*Material for this exercise*:
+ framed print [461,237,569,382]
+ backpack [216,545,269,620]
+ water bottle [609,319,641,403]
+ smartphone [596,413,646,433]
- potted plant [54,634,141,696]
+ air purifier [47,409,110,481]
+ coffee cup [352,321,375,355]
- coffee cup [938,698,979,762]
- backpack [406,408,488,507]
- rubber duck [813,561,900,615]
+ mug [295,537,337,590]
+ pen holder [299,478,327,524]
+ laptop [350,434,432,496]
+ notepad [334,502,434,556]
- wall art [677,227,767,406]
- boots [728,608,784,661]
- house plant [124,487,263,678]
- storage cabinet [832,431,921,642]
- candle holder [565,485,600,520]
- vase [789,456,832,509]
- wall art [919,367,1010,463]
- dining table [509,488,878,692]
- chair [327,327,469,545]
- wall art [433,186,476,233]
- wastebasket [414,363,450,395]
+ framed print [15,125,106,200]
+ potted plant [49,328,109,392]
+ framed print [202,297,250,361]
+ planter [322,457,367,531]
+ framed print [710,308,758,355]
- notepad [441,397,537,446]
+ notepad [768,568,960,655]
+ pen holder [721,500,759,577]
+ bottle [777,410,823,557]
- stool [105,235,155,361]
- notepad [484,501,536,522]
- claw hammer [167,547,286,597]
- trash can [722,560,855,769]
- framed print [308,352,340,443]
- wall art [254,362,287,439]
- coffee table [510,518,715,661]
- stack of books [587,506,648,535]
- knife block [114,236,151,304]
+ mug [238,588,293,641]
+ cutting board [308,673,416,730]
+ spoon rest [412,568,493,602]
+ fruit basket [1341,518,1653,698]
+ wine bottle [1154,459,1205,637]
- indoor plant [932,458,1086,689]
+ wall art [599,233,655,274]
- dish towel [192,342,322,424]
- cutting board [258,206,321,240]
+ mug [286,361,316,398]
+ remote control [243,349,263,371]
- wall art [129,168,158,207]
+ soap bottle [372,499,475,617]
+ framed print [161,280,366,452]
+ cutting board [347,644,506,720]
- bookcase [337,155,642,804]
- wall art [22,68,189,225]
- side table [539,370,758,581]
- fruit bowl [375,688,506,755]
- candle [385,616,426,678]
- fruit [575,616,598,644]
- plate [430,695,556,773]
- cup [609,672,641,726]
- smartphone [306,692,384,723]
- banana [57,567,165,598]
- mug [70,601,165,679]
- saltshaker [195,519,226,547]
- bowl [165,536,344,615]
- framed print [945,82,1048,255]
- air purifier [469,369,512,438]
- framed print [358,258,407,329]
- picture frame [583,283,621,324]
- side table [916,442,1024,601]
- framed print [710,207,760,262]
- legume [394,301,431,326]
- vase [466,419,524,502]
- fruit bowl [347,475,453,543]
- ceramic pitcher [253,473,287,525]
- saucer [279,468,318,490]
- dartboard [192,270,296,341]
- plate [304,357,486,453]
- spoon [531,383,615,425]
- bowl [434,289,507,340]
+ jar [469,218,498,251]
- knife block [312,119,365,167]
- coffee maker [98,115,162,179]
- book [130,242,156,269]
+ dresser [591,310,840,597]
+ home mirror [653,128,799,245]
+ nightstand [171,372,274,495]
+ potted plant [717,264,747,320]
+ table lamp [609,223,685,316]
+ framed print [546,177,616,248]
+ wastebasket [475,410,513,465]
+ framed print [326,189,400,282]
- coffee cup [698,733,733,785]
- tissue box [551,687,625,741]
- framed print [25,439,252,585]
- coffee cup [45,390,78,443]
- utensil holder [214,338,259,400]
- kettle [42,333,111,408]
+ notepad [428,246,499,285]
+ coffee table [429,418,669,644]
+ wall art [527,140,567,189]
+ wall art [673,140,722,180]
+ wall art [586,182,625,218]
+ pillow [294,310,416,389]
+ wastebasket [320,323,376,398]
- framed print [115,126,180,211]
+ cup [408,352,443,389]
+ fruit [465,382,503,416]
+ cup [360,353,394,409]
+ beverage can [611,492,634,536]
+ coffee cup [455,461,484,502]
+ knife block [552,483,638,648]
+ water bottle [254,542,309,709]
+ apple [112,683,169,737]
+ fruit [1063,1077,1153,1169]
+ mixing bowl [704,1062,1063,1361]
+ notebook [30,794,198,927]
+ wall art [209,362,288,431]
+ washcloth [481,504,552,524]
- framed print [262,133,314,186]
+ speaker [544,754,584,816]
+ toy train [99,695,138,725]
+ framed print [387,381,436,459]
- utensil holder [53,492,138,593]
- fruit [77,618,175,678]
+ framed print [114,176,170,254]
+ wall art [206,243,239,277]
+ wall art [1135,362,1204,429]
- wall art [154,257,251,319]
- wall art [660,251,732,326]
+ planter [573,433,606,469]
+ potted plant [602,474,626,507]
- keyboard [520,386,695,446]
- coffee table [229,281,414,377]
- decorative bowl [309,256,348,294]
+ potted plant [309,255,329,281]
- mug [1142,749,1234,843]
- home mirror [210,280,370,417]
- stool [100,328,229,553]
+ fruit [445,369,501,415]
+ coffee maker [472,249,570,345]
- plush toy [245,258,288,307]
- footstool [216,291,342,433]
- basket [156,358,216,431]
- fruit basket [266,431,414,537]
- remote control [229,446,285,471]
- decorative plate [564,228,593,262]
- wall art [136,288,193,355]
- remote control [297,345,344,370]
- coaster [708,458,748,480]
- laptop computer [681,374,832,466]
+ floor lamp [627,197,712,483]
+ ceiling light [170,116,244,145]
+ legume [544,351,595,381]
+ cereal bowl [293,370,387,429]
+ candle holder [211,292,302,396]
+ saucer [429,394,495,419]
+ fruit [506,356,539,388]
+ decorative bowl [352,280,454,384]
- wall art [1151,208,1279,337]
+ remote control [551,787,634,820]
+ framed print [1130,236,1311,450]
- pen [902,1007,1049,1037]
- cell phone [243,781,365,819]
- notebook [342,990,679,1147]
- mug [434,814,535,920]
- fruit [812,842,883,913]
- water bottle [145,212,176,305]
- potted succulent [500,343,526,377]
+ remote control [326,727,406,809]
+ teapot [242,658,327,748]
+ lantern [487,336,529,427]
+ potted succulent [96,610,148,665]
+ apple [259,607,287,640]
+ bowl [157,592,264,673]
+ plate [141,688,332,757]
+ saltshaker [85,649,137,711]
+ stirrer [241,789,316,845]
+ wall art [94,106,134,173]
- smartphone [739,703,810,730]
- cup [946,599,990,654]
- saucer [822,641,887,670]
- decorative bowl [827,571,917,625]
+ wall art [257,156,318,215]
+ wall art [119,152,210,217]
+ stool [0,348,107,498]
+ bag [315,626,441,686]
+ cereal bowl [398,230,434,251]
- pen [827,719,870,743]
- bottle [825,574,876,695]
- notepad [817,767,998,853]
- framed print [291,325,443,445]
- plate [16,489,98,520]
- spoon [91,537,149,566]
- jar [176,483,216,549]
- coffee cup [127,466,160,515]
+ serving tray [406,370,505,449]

*About this exercise*: Nothing should appear in the answer except the lines above from the line with "- coffee table [510,518,715,661]" through the line with "cutting board [347,644,506,720]", both included, written out exactly.

*Written solution*:
- coffee table [510,518,715,661]
- stack of books [587,506,648,535]
- knife block [114,236,151,304]
+ mug [238,588,293,641]
+ cutting board [308,673,416,730]
+ spoon rest [412,568,493,602]
+ fruit basket [1341,518,1653,698]
+ wine bottle [1154,459,1205,637]
- indoor plant [932,458,1086,689]
+ wall art [599,233,655,274]
- dish towel [192,342,322,424]
- cutting board [258,206,321,240]
+ mug [286,361,316,398]
+ remote control [243,349,263,371]
- wall art [129,168,158,207]
+ soap bottle [372,499,475,617]
+ framed print [161,280,366,452]
+ cutting board [347,644,506,720]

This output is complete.